Segment Start: Materials provided

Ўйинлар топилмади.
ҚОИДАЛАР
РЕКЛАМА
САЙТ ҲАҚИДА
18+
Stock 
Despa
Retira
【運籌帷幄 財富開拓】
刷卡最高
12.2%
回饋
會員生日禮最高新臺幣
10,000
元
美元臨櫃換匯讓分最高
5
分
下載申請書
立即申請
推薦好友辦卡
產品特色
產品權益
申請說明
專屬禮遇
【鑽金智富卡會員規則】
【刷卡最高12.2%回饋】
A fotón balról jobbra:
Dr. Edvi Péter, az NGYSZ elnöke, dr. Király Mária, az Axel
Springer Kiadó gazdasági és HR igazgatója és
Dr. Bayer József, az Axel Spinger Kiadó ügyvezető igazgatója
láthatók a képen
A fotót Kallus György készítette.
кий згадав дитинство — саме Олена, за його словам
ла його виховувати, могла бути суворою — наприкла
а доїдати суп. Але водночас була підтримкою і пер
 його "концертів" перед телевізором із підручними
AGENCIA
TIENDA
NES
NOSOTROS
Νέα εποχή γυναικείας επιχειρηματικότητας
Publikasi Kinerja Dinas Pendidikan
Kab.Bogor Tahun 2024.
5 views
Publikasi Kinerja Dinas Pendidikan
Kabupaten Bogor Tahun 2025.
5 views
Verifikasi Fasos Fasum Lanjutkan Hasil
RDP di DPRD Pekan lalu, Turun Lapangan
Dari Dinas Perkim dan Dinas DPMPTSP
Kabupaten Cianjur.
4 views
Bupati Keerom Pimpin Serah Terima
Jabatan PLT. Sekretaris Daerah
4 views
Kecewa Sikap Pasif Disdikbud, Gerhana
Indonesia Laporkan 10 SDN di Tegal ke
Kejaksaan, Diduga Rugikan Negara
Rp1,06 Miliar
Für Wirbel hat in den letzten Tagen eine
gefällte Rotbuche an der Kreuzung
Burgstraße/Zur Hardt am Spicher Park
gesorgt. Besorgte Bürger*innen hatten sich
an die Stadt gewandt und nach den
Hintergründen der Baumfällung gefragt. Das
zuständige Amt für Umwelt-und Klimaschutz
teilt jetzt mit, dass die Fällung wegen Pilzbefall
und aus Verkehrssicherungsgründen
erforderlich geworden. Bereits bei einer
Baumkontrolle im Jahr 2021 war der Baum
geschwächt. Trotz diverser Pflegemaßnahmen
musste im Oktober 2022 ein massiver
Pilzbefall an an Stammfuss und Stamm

Segment End: Materials provided
Segment Start: Materials provided

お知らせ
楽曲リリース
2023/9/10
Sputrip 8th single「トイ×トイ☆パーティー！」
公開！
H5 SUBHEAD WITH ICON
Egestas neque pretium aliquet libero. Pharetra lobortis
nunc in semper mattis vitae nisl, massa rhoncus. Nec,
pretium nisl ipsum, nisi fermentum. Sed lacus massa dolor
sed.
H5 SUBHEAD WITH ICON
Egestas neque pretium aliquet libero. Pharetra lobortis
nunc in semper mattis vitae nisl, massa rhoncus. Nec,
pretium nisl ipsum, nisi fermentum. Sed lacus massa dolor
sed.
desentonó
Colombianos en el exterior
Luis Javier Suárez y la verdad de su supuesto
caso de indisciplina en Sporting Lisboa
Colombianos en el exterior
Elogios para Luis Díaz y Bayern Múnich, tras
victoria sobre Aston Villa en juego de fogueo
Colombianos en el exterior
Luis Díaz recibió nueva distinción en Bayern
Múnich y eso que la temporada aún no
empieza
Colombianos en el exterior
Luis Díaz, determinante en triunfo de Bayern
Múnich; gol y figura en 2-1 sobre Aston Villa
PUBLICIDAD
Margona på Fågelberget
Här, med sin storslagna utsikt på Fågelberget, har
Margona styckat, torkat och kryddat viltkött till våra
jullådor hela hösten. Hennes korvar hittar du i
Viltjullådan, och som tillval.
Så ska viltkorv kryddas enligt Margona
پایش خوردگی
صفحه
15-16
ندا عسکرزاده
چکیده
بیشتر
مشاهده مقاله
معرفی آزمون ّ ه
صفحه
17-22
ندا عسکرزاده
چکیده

Segment End: Materials provided

▶ [Assignment]: Starting at the line that has "Sputrip 8th single「トイ×トイ☆パーティー！」" and ending at the line that has "Så ska viltkorv kryddas enligt Margona", please write out the lines above exactly, leaving out all others.

▶ [Answer space]:
Sputrip 8th single「トイ×トイ☆パーティー！」
公開！
H5 SUBHEAD WITH ICON
Egestas neque pretium aliquet libero. Pharetra lobortis
nunc in semper mattis vitae nisl, massa rhoncus. Nec,
pretium nisl ipsum, nisi fermentum. Sed lacus massa dolor
sed.
H5 SUBHEAD WITH ICON
Egestas neque pretium aliquet libero. Pharetra lobortis
nunc in semper mattis vitae nisl, massa rhoncus. Nec,
pretium nisl ipsum, nisi fermentum. Sed lacus massa dolor
sed.
desentonó
Colombianos en el exterior
Luis Javier Suárez y la verdad de su supuesto
caso de indisciplina en Sporting Lisboa
Colombianos en el exterior
Elogios para Luis Díaz y Bayern Múnich, tras
victoria sobre Aston Villa en juego de fogueo
Colombianos en el exterior
Luis Díaz recibió nueva distinción en Bayern
Múnich y eso que la temporada aún no
empieza
Colombianos en el exterior
Luis Díaz, determinante en triunfo de Bayern
Múnich; gol y figura en 2-1 sobre Aston Villa
PUBLICIDAD
Margona på Fågelberget
Här, med sin storslagna utsikt på Fågelberget, har
Margona styckat, torkat och kryddat viltkött till våra
jullådor hela hösten. Hennes korvar hittar du i
Viltjullådan, och som tillval.
Så ska viltkorv kryddas enligt Margona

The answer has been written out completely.